僕の愛は間違っていたと師匠が否定するたびに、肺の中に毒がめぐるようだ。
「どうして師匠は否定する! 僕の、ルーチェへの愛を疑うのか!」
拳を壁に叩きつけ、僕は師匠を睨み付ける。
首が重たい。
師匠によってつけられた首枷が、肺からせりあがってくる毒素を押し込めているようで、ぐるぐるぐるぐる、気持ちが悪い。
「……お前のその真心を否定はせんよ。

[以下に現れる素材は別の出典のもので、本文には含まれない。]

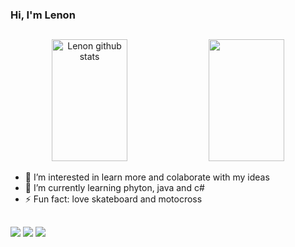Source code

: ### Hi, I'm Lenon

##

<div align="center">  
  <img width="49%" height="195px" src="https://github-readme-stats.vercel.app/api?username=LenonGP&show_icons=true&count_private=true&hide_border=true&title_color=00FF00&icon_color=00FF00&text_color=7B68EE&bg_color=000000" alt="Lenon github stats" /> 
  <img width="49%" height="195px" src="https://github-readme-stats.vercel.app/api/top-langs/?username=lenon&layout=compact&hide_border=true&title_color=00FF00&text_color=7B68EE&bg_color=000000" />
</div>


- 👀 I’m interested in learn more and colaborate with my ideas 
- 🌱 I’m currently learning phyton, java and c#
- ⚡ Fun fact:  love skateboard and motocross
  
##

<div> 
  <a href="https://www.linkedin.com/in/lenon-paranhos-066a5a1b4/" target="_blank"><img src="https://img.shields.io/badge/-LinkedIn-%230077B5?style=for-the-badge&logo=linkedin&logoColor=white" target="_blank"></a> 
  <a href = "mailto:lenon289@gmail.com"><img src="https://img.shields.io/badge/-Gmail-%23333?style=for-the-badge&logo=gmail&logoColor=white" target="_blank"></a>
  <a href="https://www.instagram.com/lenongp/" target="_blank"><img src="https://img.shields.io/badge/-Instagram-%23E4405F?style=for-the-badge&logo=instagram&logoColor=white" target="_blank"></a>
</div>

<!---
LenonGP/LenonGP is a ✨ special ✨ repository because its `README.md` (this file) appears on your GitHub profile.
You can click the Preview link to take a look at your changes.
--->
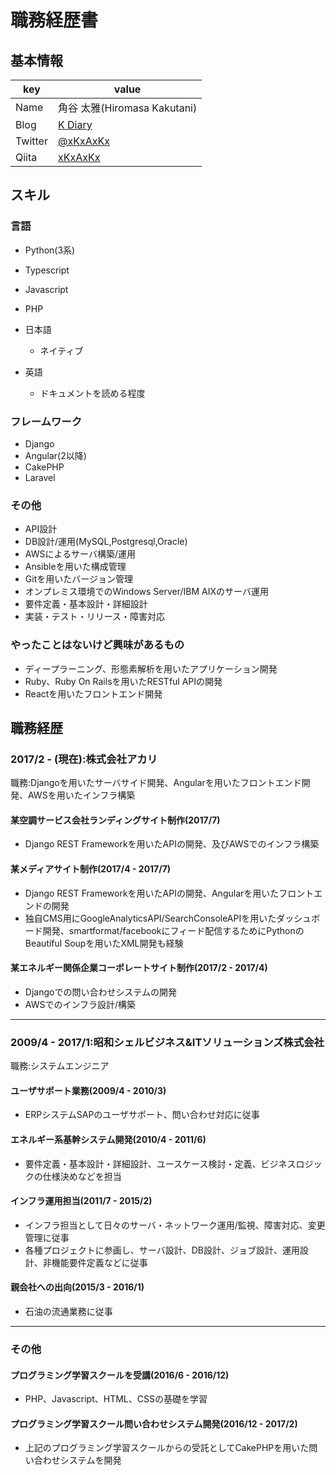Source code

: # 職務経歴書

## 基本情報
|key|value|
|---|-----|
|Name|角谷 太雅(Hiromasa Kakutani)|
|Blog|[K Diary](http://xkxaxkx.hatenablog.com/)|
|Twitter|[@xKxAxKx](https://twitter.com/xKxAxKX)|
|Qiita|[xKxAxKx](http://qiita.com/xKxAxKx)|

## スキル

### 言語
- Python(3系)
- Typescript
- Javascript
- PHP

- 日本語
  - ネイティブ
- 英語
  - ドキュメントを読める程度

### フレームワーク
- Django
- Angular(2以降)
- CakePHP
- Laravel

### その他
- API設計
- DB設計/運用(MySQL,Postgresql,Oracle)
- AWSによるサーバ構築/運用
- Ansibleを用いた構成管理
- Gitを用いたバージョン管理
- オンプレミス環境でのWindows Server/IBM AIXのサーバ運用
- 要件定義・基本設計・詳細設計
- 実装・テスト・リリース・障害対応

### やったことはないけど興味があるもの
- ディープラーニング、形態素解析を用いたアプリケーション開発
- Ruby、Ruby On Railsを用いたRESTful APIの開発
- Reactを用いたフロントエンド開発

## 職務経歴
### 2017/2 - (現在):株式会社アカリ
職務:Djangoを用いたサーバサイド開発、Angularを用いたフロントエンド開発、AWSを用いたインフラ構築
#### 某空調サービス会社ランディングサイト制作(2017/7)
- Django REST Frameworkを用いたAPIの開発、及びAWSでのインフラ構築
#### 某メディアサイト制作(2017/4 - 2017/7)
- Django REST Frameworkを用いたAPIの開発、Angularを用いたフロントエンドの開発
- 独自CMS用にGoogleAnalyticsAPI/SearchConsoleAPIを用いたダッシュボード開発、smartformat/facebookにフィード配信するためにPythonのBeautiful Soupを用いたXML開発も経験
#### 某エネルギー関係企業コーポレートサイト制作(2017/2 - 2017/4)
- Djangoでの問い合わせシステムの開発
- AWSでのインフラ設計/構築

<hr>

### 2009/4 - 2017/1:昭和シェルビジネス&ITソリューションズ株式会社
職務:システムエンジニア
#### ユーザサポート業務(2009/4 - 2010/3)
- ERPシステムSAPのユーザサポート、問い合わせ対応に従事
#### エネルギー系基幹システム開発(2010/4 - 2011/6)
- 要件定義・基本設計・詳細設計、ユースケース検討・定義、ビジネスロジックの仕様決めなどを担当
#### インフラ運用担当(2011/7 - 2015/2)
- インフラ担当として日々のサーバ・ネットワーク運用/監視、障害対応、変更管理に従事
- 各種プロジェクトに参画し、サーバ設計、DB設計、ジョブ設計、運用設計、非機能要件定義などに従事
#### 親会社への出向(2015/3 - 2016/1)
- 石油の流通業務に従事

<hr>

### その他
#### プログラミング学習スクールを受講(2016/6 - 2016/12)
- PHP、Javascript、HTML、CSSの基礎を学習
#### プログラミング学習スクール問い合わせシステム開発(2016/12 - 2017/2)
- 上記のプログラミング学習スクールからの受託としてCakePHPを用いた問い合わせシステムを開発
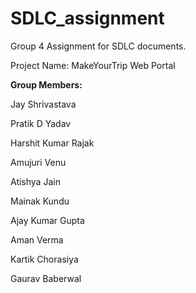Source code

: # SDLC_assignment
Group 4 Assignment for SDLC documents.

Project Name: MakeYourTrip Web Portal

**Group Members:**

Jay Shrivastava

Pratik D Yadav

Harshit Kumar Rajak

Amujuri Venu 

Atishya Jain

Mainak Kundu

Ajay Kumar Gupta 

Aman Verma

Kartik Chorasiya

Gaurav Baberwal 
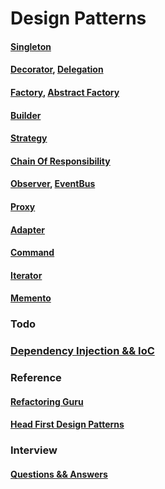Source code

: # Design Patterns

#### [Singleton](https://github.com/chipbk10/DesignPatterns/tree/master/src/singleton)
#### [Decorator](https://github.com/chipbk10/DesignPatterns/tree/master/src/decorator), [Delegation](https://github.com/chipbk10/DesignPatterns/tree/master/src/decorator)
#### [Factory](https://github.com/chipbk10/DesignPatterns/tree/master/src/factory), [Abstract Factory](https://github.com/chipbk10/DesignPatterns/tree/master/src/factory)
#### [Builder](https://github.com/chipbk10/DesignPatterns/tree/master/src/builder)
#### [Strategy](https://github.com/chipbk10/DesignPatterns/tree/master/src/strategy)
#### [Chain Of Responsibility](https://github.com/chipbk10/DesignPatterns/tree/master/src/chainOfResponsibility)
#### [Observer](https://github.com/chipbk10/DesignPatterns/tree/master/src/observer), [EventBus](https://github.com/chipbk10/DesignPatterns/tree/master/src/observer)
#### [Proxy](https://github.com/chipbk10/DesignPatterns/tree/master/src/proxy)
#### [Adapter](https://github.com/chipbk10/DesignPatterns/tree/master/src/adapter)
#### [Command](https://github.com/chipbk10/DesignPatterns/tree/master/src/command)
#### [Iterator](https://github.com/chipbk10/DesignPatterns/tree/master/src/iterator)
#### [Memento](https://github.com/chipbk10/DesignPatterns/tree/master/src/memento)

### Todo
### [Dependency Injection && IoC](https://github.com/chipbk10/DesignPatterns/tree/master/src/di)

### Reference

#### [Refactoring Guru](https://refactoring.guru/design-patterns)
#### [Head First Design Patterns]()

### Interview

#### [Questions && Answers](https://bit.ly/2XXQ5Qw)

だが、お前は間違えたのだ。魔法使いならば、魔法使いらしく、奇跡の力を行使するだけだったというのに」
師匠の言う意味が分からない。
何が言いたい、何を言いたいんだ。
「お前は結局、魔法契約の真髄を理解し得なかった。それがお前の愚かさだよ、ノエ」
師匠はそう言うと、僕の額についた指に魔法の粒子を纏わせる。
「師匠……? いったい、なにをーーー」
「眠れ。正しく魔法が使えるようになるまで、ルーチェは私が預かろう」
「ルーチェ……!」
僕はとっさにルーチェに手を伸ばす。
でも、ベッドに横たわるルーチェへと手が届くより先に、師匠の魔法が僕を包む。
ふっ、と。
明かりを消すように、僕の意識は闇へと落ちた。